THE latest on-farm technology to manage parasites could lead to gains of up to £12 per lamb, while also reducing reliance on wormers, according to a study presented at NSA Sheep 2018.

The Sainsbury’s and Techion research and development project shows that more targeted use of wormers not only improves animal performance by increasing lamb growth rates, but reduces farm costs and supports sustainable worming practices.

John Brocklehurst, Sainsbury’s agricultural manager for lamb, said the adoption of new technology is critical in delivering a productive and sustainable lamb supply chain.

He said: “The use of innovative technology offers increased lamb output and improved animal health and welfare alongside cost savings and is a win win for producers and consumers alike.

“Technology that also offers a positive food story on wormer use reduction - akin to the work the industry has done in reducing antibiotic use - is what our customers want to hear."
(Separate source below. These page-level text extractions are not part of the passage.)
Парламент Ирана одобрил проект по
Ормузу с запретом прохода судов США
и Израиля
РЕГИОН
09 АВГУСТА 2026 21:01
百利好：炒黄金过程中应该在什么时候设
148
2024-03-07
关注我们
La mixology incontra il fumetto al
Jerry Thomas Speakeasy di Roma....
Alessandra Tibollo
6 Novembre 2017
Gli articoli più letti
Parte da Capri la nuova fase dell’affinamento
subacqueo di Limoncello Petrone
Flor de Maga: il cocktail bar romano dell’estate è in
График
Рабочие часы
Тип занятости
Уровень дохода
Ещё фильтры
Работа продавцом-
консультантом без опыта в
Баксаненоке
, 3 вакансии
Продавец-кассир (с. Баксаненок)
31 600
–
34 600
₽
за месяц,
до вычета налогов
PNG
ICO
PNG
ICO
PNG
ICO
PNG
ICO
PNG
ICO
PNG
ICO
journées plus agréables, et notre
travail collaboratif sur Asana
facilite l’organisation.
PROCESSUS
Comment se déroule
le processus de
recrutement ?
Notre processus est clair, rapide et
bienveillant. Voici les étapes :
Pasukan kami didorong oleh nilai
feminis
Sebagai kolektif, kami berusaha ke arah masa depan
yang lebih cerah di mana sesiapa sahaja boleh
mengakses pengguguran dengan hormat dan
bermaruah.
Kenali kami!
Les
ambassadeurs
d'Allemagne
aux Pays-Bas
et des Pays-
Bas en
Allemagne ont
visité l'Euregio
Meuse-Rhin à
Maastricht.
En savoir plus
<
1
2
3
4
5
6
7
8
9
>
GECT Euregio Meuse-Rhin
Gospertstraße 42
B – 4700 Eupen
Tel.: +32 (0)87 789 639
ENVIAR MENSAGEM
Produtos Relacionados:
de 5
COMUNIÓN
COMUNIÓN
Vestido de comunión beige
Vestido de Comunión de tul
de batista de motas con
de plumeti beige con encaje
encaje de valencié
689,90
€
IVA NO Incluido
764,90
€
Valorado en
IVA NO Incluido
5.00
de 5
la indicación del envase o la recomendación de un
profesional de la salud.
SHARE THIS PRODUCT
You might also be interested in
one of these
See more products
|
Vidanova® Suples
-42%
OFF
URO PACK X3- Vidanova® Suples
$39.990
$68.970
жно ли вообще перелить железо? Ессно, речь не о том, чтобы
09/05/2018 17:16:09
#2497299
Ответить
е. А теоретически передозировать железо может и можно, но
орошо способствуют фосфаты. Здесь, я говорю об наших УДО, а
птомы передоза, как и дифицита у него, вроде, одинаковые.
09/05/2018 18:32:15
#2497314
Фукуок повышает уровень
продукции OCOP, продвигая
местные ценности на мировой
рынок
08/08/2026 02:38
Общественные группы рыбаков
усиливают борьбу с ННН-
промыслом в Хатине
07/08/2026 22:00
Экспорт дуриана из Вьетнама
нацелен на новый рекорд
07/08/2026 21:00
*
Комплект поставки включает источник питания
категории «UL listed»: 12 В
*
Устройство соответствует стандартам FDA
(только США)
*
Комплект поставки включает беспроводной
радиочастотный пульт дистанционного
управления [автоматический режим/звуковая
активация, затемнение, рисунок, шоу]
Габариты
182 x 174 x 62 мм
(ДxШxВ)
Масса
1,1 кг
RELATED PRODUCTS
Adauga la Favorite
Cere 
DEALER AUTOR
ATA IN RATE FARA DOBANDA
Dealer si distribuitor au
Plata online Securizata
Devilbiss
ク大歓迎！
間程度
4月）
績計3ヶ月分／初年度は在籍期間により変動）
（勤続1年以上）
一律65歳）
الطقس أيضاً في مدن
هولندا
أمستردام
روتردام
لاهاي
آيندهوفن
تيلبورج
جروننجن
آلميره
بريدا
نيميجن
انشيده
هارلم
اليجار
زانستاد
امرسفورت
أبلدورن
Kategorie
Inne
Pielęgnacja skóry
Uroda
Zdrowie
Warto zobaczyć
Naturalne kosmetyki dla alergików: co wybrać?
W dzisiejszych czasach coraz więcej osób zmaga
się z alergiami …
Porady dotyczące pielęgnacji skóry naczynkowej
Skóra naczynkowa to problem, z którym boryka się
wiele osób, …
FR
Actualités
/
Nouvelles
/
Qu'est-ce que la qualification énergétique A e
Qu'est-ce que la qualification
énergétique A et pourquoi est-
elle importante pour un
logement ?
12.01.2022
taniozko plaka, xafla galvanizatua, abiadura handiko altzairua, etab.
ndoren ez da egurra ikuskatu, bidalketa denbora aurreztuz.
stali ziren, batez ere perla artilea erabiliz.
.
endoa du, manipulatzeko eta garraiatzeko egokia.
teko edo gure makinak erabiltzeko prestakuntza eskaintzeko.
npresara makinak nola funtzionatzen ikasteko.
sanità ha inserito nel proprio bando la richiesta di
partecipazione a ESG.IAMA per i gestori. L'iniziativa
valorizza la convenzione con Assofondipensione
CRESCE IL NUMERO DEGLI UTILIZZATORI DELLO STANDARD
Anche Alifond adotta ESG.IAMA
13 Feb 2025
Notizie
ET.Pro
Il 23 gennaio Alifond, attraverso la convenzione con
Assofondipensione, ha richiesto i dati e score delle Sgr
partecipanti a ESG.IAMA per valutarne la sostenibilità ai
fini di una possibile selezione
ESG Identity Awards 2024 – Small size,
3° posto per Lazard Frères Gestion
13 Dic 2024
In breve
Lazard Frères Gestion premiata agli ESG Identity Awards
Assessing the effectiveness of FECPAKG2, the latest in image based faecal egg count (FEC) technology, the results highlighted undetected wormer resistance in sheep could be costing Sainsbury’s lamb producers over £10 million per year.

The project found 84 per cent of farmers involved were using ineffective wormers, resulting in estimated losses of £12 per lamb. If reflected across the flock it equates to £12,000 per year for the average Sainsbury’s lamb producer.

Dr Fiona Lovatt, independent sheep specialist, was involved in the project and says regular FEC testing has a key role in delivering an effective worming programme.

She said accurate treatment of the right animals with the right wormer, at the right time significantly improved daily liveweight gains (DLWG), while reducing wormer use by up to 50 per cent.

Eurion Thomas, European operations manager at Techion UK, said the new technology could be carried out virtually anywhere by anyone, including on-farm by the farmer.

He said: “Image based, it provides greater quality control and auditability, producing rapid results. This is encouraging more frequent testing and better decision making at farm level, both in terms of immediate worming decisions and long-term flock health planning.

“Findings from the project demonstrate how accurate testing and diagnosis can increase farmer profitability, by maximising animal performance while reducing treatments. This delivers benefits at both farm and supply chain level."